Fitch’s report, “For Profit Hospitals Quarterly Diagnosis,” published in April, found that meaningful use incentive checks added a cumulative $396 million in earnings before interest, taxes, debt and amortization.

All six large for-profit hospital companies analyzed by Fitch had received an incentive payment ranging from $11 million, which went to Universal Health Services, to $306 million, which went to HCA.

According to the most recent report from the Centers for Medicare & Medicaid Services issued in April, 2,667 Medicare and Medicaid incentive payments had been made to both eligible hospitals and critical access hospitals through March. There were 566 hospitals that received money from both Medicare and Medicaid.

Incentive payments to hospitals are based on a complicated formula, with qualifying hospitals earning a base of $2 million. The report noted that the 2011 incentive payments, which Fitch considered modest, are expected to be larger in 2012 and 2013.

No known report has noted the net gains for physician practices qualifying for incentives. Since January 2011, 29,931 eligible health care professionals received $628 million in Medicare incentives through March 2012, according to the CMS report. Since May 2011, 44,014 eligible professionals, which include physicians, dentists, nurse practitioners and chiropractors, collected $792 million in incentives. The Medicaid program allowed eligible professionals to buy a system with their first incentive payment, and the Medicare program required eligible professionals to have a system in place to qualify.

Practices could earn up to $44,000 per physician over five years from Medicare or nearly $64,000 over six years from Medicaid if they show meaningful use of EHRs.
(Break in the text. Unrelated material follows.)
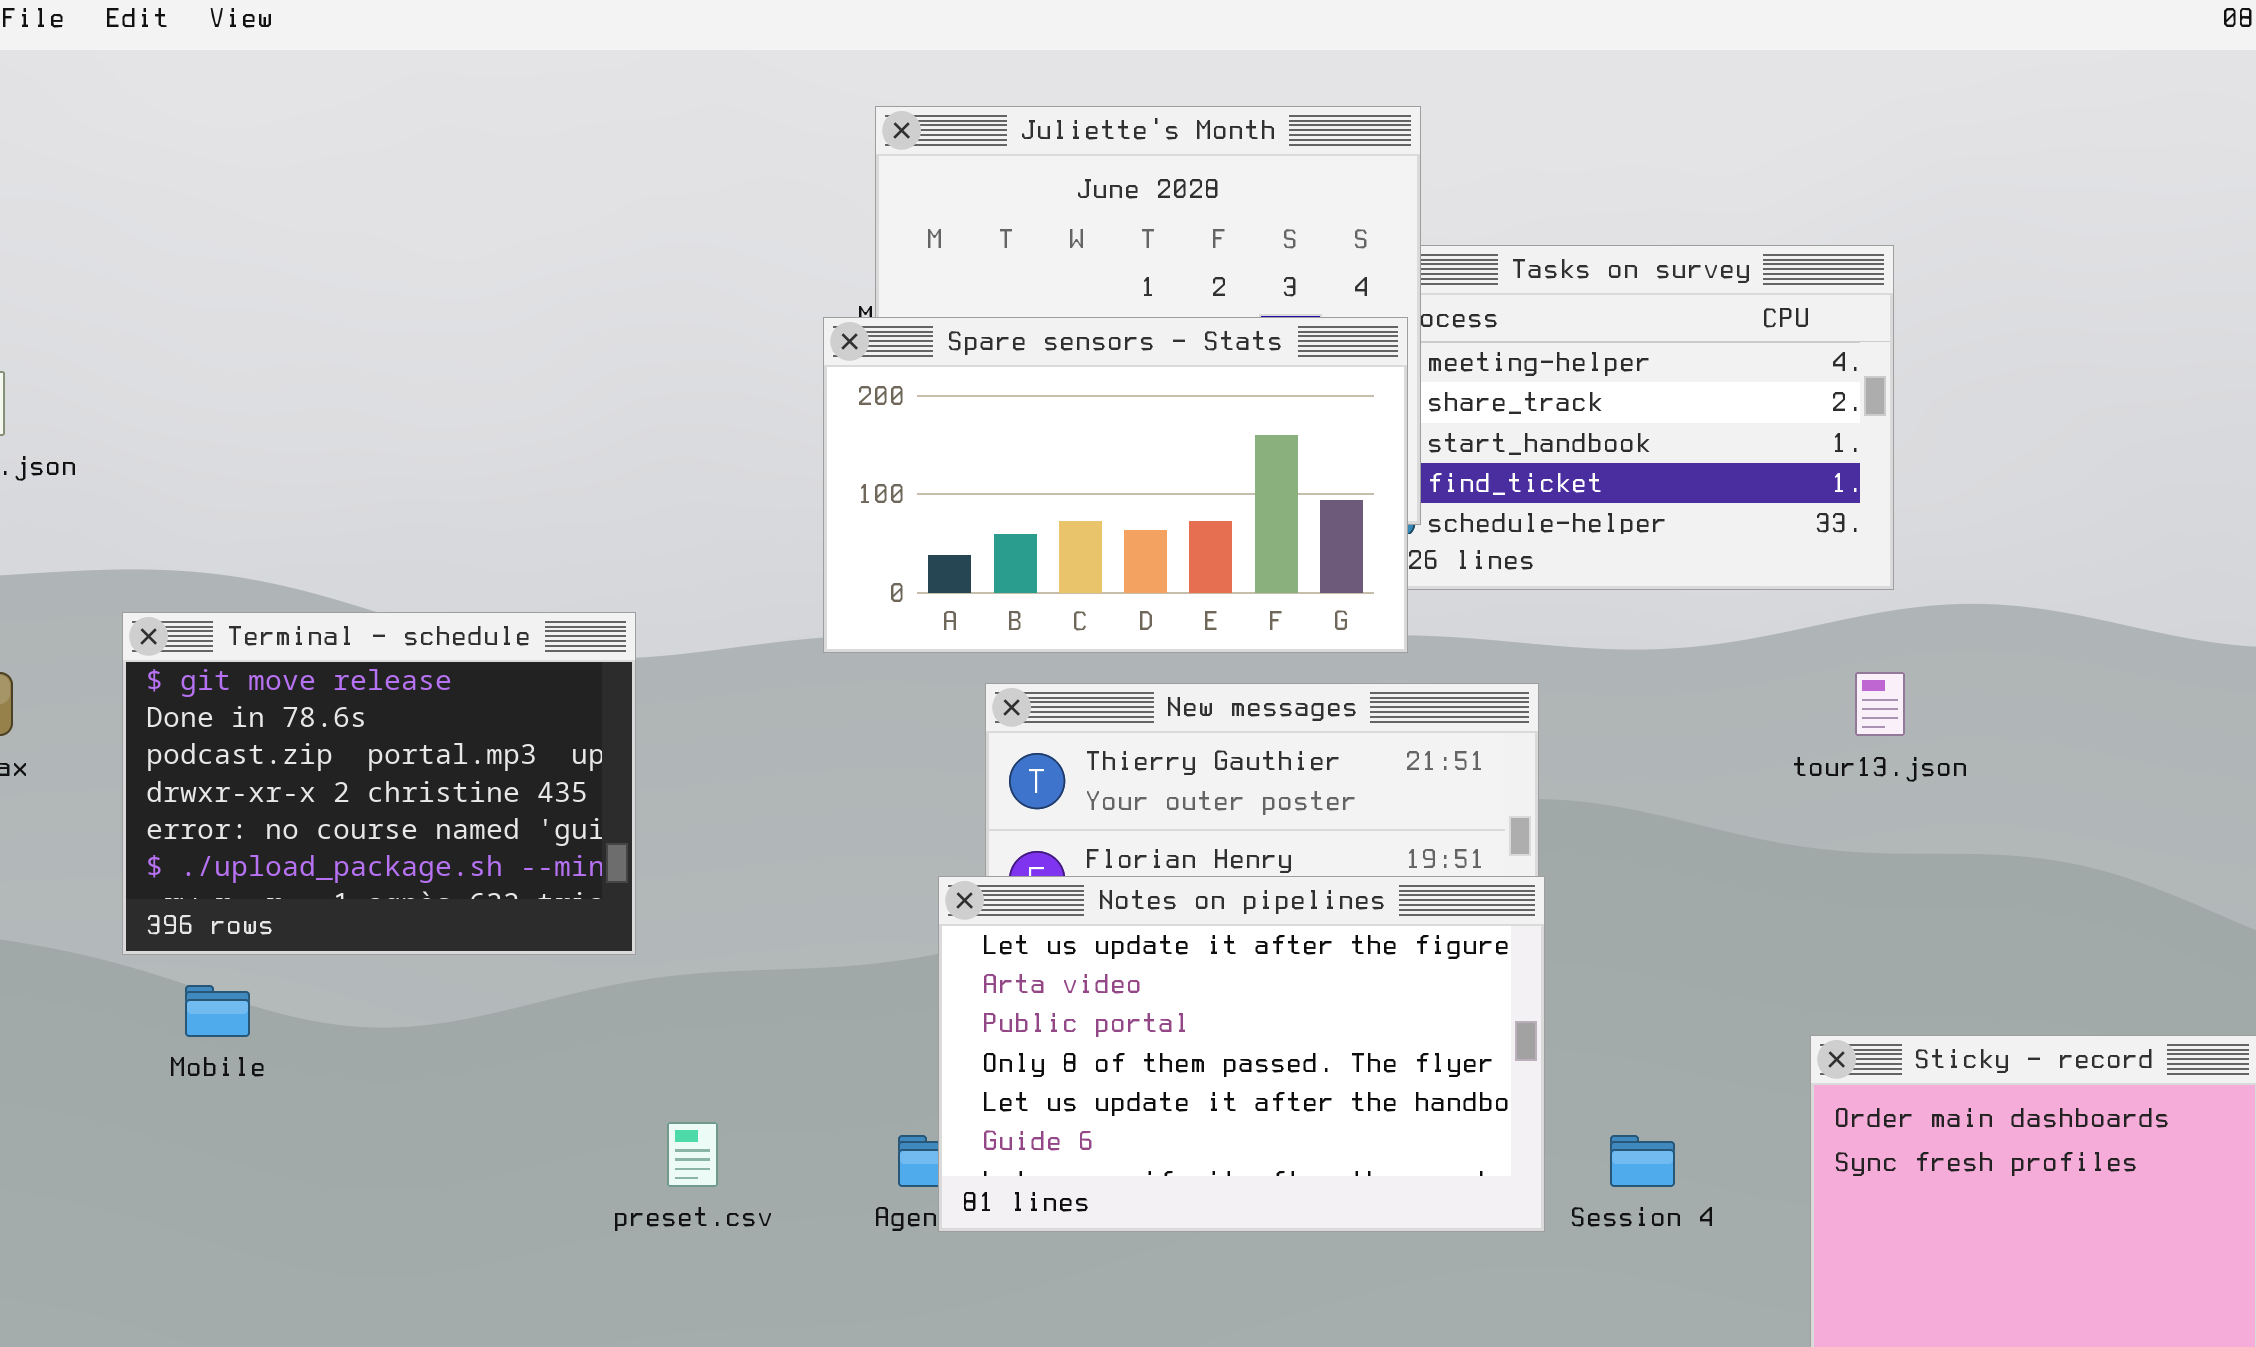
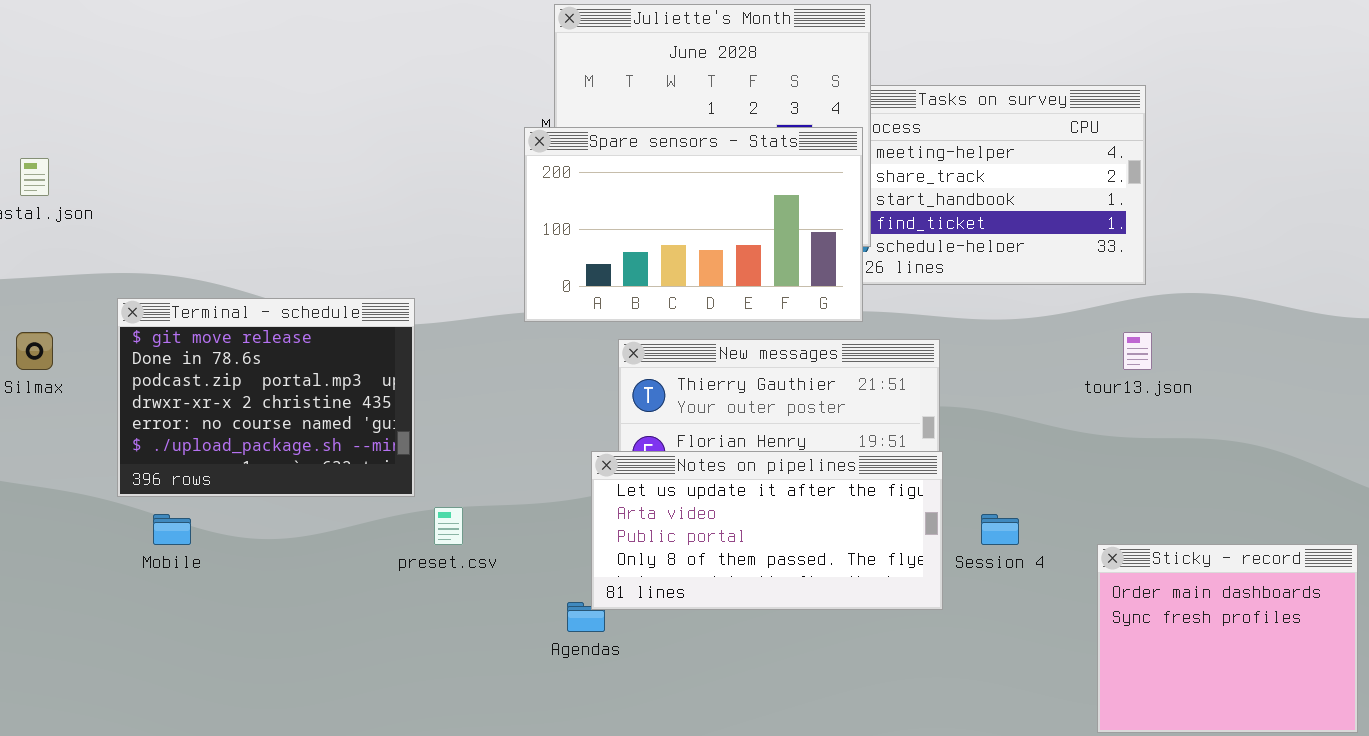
Notes on pipelines: [938,876,1545,1232] -> [591,451,943,610], resized
preset.csv: [667,1122,718,1187] -> [434,507,463,545], moved
Session 4: [1610,1135,1675,1187] -> [981,514,1019,545], moved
Unlike hospitals, they cannot participate in both programs,

In a March 26 blog post, National Coordinator for Health Information Technology Farzad Mostashari, MD, said the Office of the National Coordinator has set a goal of having at least 100,000 eligible professionals paid incentives by either the Medicare or Medicaid meaningful use incentive program by the end of 2012.

Fitch said the hospital companies analyzed in the report are not expected to use their positive cash flow to reduce debt. They are expecting acquisitions of other hospitals to remain a top priority. Fitch could not provide specifics on expected acquisition activity, but did say that Community and HCA had the most acquisition activity in 2011.

A Feb. 28 report released by Irving Levin Associates said 86 hospital merger or acquisition deals took place in 2011, the highest number in the past decade. Moody’s Investors Service issued a report in March predicting those trends will continue.